Auch sonst ist die Kameraführung ausgeklügelt: Es gibt so gut wie keine Totalen oder establishing shots und oft werden Personen „angeschnitten“, so dass eine klaustrophobische, sehr intime Stimmung entsteht; durch eine Vielzahl an kurzen, präzisen Schwenks und Fahrten wird aber dennoch eine unglaubliche visuelle Dynamik erreicht, die unter anderem auch der Tatsache entgegensteuert, dass wir es mit wenigen und unspektakulären, sehr schlichten Kulissen (was die Konzentration auf das Spiel der Darsteller unterstützt) zu tun haben. Dazu kommen noch ungewöhnliche Winkel und Perspektiven (die Kamera stellt sich manchmal sogar auf den Kopf), eine oft rasante Montage, beeindruckende Bildkompositionen, gewitzte Symbolik und die kunstvolle s/w-Fotografie. Alles in allem wirkt der Film durch diese furiose Art der Inszenierung und der Schauspielführung unglaublich modern; wäre er nicht stumm, könnte man manchmal glatt meinen, er sei erst gestern entstanden. Und die wahnsinnige Detailversessenheit, bei der jede einzelne Einstellung, jede Bewegung und jede Geste offensichtlich bis ins Letzte genau geplant ist, ringt mir riesigen Respekt ab. Für 1928 ist das eine geradezu unvergleichliche Leistung, gegen die auch heute noch kaum ein Film ankommt.
Schade ist allerdings, dass es sich um einen Stummfilm handelt: Aufgrund des Aufhängers ist das Ding sehr dialoglastig, so dass es viele Zwischentitel gibt. Hält dem visuellen Fluss natürlich auf, ausserdem hätte ich die wunderbaren Schauspieler gerne auch gehört. (Und dabei wollte Dreyer angeblich sogar eigentlich eine Tonfassung drehen, bloss kam die nötige Finanzierung nicht zustande. Ewig schade.)
Gesehen hab ich die restaurierte Version auf der Criterion Collection-DVD, die musikalisch unterlegt ist mit Richard Einhorns „Voices of Light“ von 1994, ein klassischer Score mit sakralen lateinischen Texten. Die Musik trägt manchmal vielleicht etwas dick auf, sorgt aber für Gänsehaut, unterstützt das Geschehen meist perfekt und trägt ihren eigenen Anteil an der Dynamik des Ganzen mit.
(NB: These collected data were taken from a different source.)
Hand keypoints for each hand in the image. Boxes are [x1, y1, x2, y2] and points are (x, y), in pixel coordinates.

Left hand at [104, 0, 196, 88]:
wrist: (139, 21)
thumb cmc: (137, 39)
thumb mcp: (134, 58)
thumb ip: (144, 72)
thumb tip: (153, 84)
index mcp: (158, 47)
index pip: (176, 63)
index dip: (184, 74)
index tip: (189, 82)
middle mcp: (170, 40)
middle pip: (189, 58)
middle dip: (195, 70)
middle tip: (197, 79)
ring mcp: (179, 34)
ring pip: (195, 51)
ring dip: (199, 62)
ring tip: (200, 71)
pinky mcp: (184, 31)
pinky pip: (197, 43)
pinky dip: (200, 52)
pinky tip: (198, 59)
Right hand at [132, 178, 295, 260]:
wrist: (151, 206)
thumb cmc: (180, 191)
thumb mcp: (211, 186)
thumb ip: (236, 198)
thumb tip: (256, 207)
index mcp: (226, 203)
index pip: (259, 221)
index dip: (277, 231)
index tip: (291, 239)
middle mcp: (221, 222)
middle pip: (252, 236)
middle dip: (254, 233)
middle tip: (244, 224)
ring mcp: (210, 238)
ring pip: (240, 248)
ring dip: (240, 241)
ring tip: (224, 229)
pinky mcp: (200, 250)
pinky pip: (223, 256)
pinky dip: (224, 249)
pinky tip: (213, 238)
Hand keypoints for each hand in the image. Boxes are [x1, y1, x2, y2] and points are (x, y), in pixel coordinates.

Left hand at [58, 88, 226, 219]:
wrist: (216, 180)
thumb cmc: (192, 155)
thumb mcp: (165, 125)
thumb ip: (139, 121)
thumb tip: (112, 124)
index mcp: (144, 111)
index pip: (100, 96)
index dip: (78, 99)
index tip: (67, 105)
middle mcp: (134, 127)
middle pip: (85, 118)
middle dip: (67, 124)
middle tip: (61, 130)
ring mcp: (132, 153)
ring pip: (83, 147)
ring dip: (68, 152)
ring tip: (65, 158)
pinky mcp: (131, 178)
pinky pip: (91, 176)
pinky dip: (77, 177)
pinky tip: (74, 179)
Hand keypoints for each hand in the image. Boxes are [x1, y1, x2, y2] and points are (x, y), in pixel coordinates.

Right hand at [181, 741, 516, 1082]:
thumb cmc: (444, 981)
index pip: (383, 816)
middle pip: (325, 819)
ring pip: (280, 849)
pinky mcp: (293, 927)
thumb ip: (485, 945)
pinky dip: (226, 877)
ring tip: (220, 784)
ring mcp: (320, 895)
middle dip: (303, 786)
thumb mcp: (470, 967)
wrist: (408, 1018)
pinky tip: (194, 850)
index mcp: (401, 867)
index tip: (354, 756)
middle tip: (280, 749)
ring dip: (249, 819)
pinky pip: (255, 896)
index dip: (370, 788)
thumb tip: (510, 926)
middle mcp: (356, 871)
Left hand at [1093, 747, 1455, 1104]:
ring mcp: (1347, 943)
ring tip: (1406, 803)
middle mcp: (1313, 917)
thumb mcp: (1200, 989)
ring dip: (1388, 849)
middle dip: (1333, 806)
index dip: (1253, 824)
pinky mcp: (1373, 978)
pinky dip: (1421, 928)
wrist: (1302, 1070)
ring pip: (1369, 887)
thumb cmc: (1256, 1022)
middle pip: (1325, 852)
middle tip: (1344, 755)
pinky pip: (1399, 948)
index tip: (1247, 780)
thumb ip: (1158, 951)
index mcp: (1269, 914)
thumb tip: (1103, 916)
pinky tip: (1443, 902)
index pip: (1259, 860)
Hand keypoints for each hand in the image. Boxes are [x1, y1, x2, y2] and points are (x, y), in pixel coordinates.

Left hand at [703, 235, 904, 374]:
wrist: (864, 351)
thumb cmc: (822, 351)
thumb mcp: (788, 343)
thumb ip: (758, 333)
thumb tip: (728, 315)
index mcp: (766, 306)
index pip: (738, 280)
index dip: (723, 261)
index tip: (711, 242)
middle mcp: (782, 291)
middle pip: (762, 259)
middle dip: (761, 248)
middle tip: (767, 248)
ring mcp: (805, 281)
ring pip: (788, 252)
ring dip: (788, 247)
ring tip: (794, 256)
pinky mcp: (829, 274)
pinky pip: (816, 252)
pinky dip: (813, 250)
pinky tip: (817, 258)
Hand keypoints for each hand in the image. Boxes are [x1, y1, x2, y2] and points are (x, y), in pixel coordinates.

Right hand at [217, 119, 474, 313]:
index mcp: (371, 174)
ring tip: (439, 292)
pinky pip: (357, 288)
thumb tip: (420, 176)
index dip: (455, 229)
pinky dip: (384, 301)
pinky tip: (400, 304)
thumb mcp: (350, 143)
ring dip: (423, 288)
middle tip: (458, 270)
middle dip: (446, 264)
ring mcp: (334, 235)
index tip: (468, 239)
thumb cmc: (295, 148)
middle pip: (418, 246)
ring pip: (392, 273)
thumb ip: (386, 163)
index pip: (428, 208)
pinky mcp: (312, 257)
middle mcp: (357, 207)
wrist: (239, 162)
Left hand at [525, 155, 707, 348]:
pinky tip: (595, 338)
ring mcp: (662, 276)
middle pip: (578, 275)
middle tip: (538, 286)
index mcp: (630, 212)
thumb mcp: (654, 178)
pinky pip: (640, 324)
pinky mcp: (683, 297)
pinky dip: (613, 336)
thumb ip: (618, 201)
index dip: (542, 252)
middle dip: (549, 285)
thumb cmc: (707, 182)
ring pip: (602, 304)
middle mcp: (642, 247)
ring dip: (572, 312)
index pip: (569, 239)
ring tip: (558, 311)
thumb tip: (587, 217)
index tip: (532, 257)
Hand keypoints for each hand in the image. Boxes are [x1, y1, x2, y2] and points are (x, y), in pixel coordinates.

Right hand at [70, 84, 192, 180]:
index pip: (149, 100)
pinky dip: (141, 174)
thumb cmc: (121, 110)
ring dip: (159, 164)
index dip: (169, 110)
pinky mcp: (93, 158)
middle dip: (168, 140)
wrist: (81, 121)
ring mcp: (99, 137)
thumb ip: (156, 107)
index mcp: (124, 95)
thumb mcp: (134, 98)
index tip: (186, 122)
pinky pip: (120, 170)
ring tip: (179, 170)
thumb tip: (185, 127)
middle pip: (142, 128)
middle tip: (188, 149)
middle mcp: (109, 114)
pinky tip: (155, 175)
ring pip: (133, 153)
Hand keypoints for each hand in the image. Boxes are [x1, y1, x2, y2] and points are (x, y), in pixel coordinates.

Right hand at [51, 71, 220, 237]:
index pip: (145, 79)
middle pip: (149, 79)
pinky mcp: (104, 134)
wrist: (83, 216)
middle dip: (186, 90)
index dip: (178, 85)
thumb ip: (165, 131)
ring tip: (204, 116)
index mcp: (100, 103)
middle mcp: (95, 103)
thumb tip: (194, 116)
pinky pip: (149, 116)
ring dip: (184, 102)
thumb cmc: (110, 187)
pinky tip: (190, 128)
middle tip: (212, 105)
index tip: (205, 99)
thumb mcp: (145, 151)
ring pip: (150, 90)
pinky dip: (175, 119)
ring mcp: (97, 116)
Fazit: LA PASSION DE JEANNE D’ARC ist ganz grosses Kino, seine visuelle Darstellung atemberaubend und die schauspielerische Darbietung genial; Richard Einhorns musikalische Unterfütterung sorgt für das Tüpfelchen auf dem „i“. Ein Film, der auch heute noch packt und keinen Vergleich zu scheuen braucht. Was Dreyer da geschafft hat, macht ihm so leicht kein anderer Regisseur nach.